SOURCE MATERIAL START

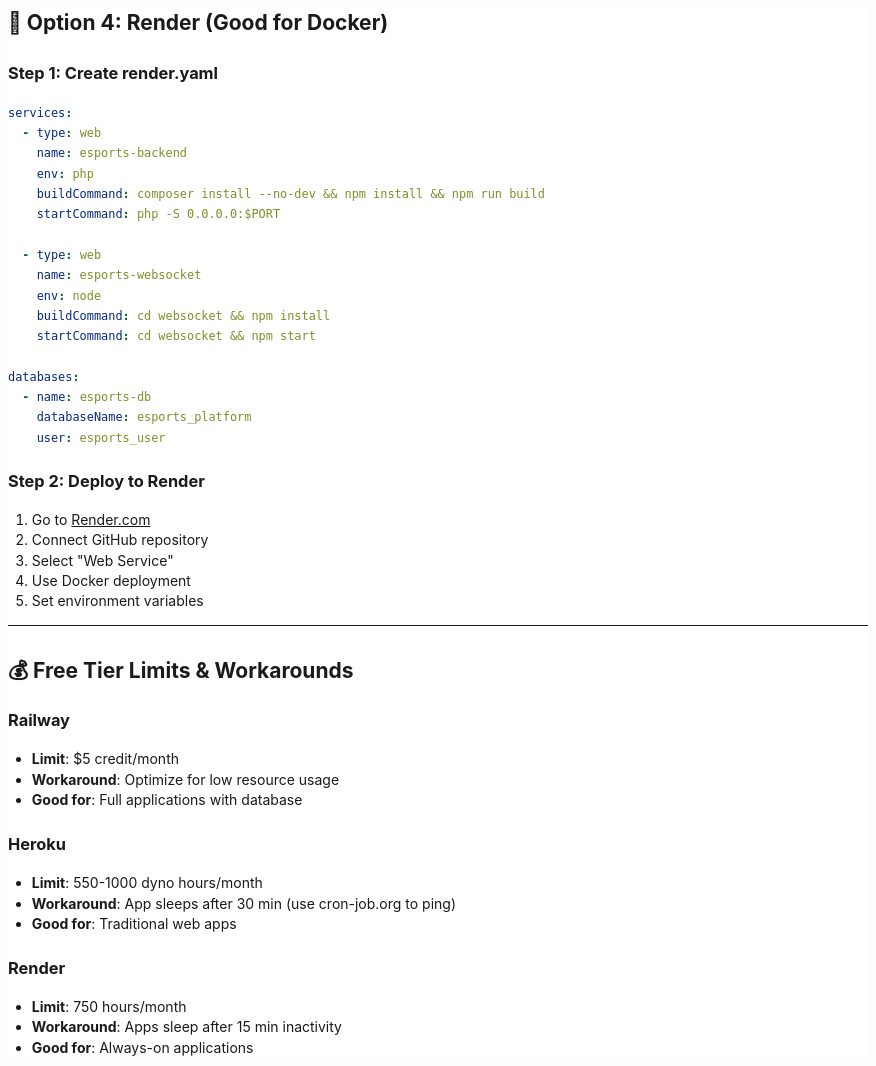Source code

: 
## 🔧 Option 4: Render (Good for Docker)

### Step 1: Create render.yaml
```yaml
services:
  - type: web
    name: esports-backend
    env: php
    buildCommand: composer install --no-dev && npm install && npm run build
    startCommand: php -S 0.0.0.0:$PORT
    
  - type: web
    name: esports-websocket
    env: node
    buildCommand: cd websocket && npm install
    startCommand: cd websocket && npm start

databases:
  - name: esports-db
    databaseName: esports_platform
    user: esports_user
```

### Step 2: Deploy to Render
1. Go to [Render.com](https://render.com)
2. Connect GitHub repository
3. Select "Web Service"
4. Use Docker deployment
5. Set environment variables

---

## 💰 Free Tier Limits & Workarounds

### Railway
- **Limit**: $5 credit/month
- **Workaround**: Optimize for low resource usage
- **Good for**: Full applications with database

### Heroku
- **Limit**: 550-1000 dyno hours/month
- **Workaround**: App sleeps after 30 min (use cron-job.org to ping)
- **Good for**: Traditional web apps

### Render
- **Limit**: 750 hours/month
- **Workaround**: Apps sleep after 15 min inactivity
- **Good for**: Always-on applications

SOURCE MATERIAL END

● WORK ORDER: Within the records above, work out on how many lines the string "startCommand" appears, and give only that number.

● RESULT OF THIS TASK: 2